Sunday, February 20, 2011

A Solid and Sensible Republican

I remember the days when a Republican and a Democrat could have sensible, calm and helpful conversations about political matters. Really!
by Charlie Leck

I recently read a very interesting piece by conservative columnist, George Will [And now for a few words from Mitch Daniels), and it got me thinking and remembering the days when progressives and conservatives respected each other and could have meaningful and productive conversations.

George Will wrote of a recent speech by Daniels at a Conservative Political Action Conference and about the audience that suddenly “realized they were hearing something unconventional – that they were being paid the rare compliment of being addressed as reflective adults – they reciprocated his respect with quiet attention to his elegant presentation of conservatism for grown-ups.”

Oh, my!

“‘The regulatory rainforest through which our enterprises must hack their way is blighting the future of millions of Americans.’ And Daniels thinks conservatives’ ‘first thought’ should be about ‘those still on that first rung of life’s ladder.’

“‘Upward mobility from the bottom is the crux of the American promise, and the stagnation of the middle class is in fact becoming a problem, on any fair reading of the facts. Our main task is not to see that people of great wealth add to it, but that those without much money have a greater chance to earn some.”

Oh, my! Now that’s a gentleman with whom it would be enjoyable to sit down and have a chat.

My late father-in-law, Lyman E. Wakefield, Jr., was a solid and proud Republican. I had a lot of respect for him and his positions and he expressed them with such politeness and logic that I enjoyed listening to him. Mind you, we rarely agreed, but we’d hear each other out. That was not an uncommon thing a few decades ago.

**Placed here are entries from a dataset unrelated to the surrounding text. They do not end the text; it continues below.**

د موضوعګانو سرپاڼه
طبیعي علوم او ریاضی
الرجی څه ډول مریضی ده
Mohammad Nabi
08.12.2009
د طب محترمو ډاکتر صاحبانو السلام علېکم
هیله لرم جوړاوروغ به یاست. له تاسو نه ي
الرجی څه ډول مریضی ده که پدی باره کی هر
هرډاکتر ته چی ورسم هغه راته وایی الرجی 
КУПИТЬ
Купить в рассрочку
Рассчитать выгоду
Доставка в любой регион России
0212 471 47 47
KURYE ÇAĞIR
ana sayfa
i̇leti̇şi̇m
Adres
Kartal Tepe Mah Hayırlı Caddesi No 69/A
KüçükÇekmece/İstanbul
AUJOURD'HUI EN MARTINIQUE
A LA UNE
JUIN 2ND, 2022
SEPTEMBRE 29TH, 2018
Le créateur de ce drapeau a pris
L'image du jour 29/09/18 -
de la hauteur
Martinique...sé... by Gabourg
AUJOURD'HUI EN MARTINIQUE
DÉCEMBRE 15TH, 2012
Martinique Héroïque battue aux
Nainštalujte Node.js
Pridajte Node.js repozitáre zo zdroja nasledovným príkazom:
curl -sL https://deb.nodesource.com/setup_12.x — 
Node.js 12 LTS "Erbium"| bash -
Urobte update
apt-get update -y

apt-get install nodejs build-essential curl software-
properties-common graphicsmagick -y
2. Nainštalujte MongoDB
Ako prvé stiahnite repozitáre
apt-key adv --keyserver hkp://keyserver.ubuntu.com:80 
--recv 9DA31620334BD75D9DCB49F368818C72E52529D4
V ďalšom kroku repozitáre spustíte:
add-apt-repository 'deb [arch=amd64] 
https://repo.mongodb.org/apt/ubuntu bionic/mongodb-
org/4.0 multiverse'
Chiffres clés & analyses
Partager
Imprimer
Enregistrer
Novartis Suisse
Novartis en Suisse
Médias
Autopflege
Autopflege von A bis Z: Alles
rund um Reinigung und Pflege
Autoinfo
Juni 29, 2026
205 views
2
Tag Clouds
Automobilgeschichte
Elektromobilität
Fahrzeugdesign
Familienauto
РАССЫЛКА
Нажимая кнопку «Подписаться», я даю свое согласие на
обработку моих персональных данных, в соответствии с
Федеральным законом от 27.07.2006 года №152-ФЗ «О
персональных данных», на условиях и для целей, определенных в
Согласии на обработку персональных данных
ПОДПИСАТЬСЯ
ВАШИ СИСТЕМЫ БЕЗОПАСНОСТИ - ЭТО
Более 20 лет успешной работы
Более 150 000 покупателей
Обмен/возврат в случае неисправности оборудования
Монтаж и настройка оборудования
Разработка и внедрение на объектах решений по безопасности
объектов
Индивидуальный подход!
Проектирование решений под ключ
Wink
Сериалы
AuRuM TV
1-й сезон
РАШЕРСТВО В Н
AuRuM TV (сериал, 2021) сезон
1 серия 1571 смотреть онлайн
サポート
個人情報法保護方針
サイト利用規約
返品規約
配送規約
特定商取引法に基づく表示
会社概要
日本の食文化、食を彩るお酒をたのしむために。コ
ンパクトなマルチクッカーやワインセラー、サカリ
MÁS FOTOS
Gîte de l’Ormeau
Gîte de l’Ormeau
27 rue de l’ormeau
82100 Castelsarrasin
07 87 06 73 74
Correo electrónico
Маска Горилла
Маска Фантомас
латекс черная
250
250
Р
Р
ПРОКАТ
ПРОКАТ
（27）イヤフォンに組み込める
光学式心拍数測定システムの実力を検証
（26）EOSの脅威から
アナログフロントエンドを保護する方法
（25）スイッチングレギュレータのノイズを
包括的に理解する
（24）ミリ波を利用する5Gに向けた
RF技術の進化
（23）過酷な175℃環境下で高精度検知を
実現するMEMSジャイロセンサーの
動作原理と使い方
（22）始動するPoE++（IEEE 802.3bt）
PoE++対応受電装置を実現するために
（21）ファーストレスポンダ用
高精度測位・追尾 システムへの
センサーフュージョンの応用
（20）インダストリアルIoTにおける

Lyman never called me an idiot or a socialist and he never doubted my patriotism and devotion to country. Though we rarely found it, both of us believed there might be some kind of middle ground upon which we could meet and agree. But again, that’s the way politics worked when I was a younger man.

Lyman was a staunch Reagan guy and I was a Bill Clinton backer. It never drove a wedge between us. He’d still invite me to come down to the Minneapolis Club for lunch and we’d inevitably end up talking politics. He’d also invite me to his house when he had a gathering of Republicans. It was great fun.

I never thought much of Ronald Reagan; however, he was a President with gonads and he raised taxes when it was unpopular but necessary to cool down our national debt.

I wonder what Lyman would think of Sarah Palin, Michele Bachman and Wisconsin Governor Scott Walker. I wonder how he’d react to the Tea Party. Oh, my! I miss talking to him.

Lyman had a bunch of really great Republican friends and I got to know them also – guys like former U.S. Senators Rudy Boschwitz and David Durenberger, and Wheelock Whitney, George Pillsbury, Bill Frenzel, Rod Graham, Doug Head and Vin Weber. My progressive attitudes were respected by them and we talked about it together – though sometimes quite jokingly, it was never disrespectfully. It was an honor to get to know these gentlemen and most of them I wouldn’t have met had it not been for Lyman.

One time, back in the 70s, I was asked to serve as the master of ceremonies at a Republican Fund Raiser – a fashion show put on by the wives of most of the guys I mentioned above. Those who asked me knew I’d have fun with it and that my humor would be a bit biting, but it made for an extraordinary evening and we all had an enjoyable time with it and the whole shindig ended with hugs all around.

Today, I can’t imagine kidding around with Michel Bachmann – and I definitely can’t imagine hugging her!

Lyman, I miss you! I miss you every single day! I wonder if I could get to know Mitch Daniels. I know, if you were alive, you'd arrange it.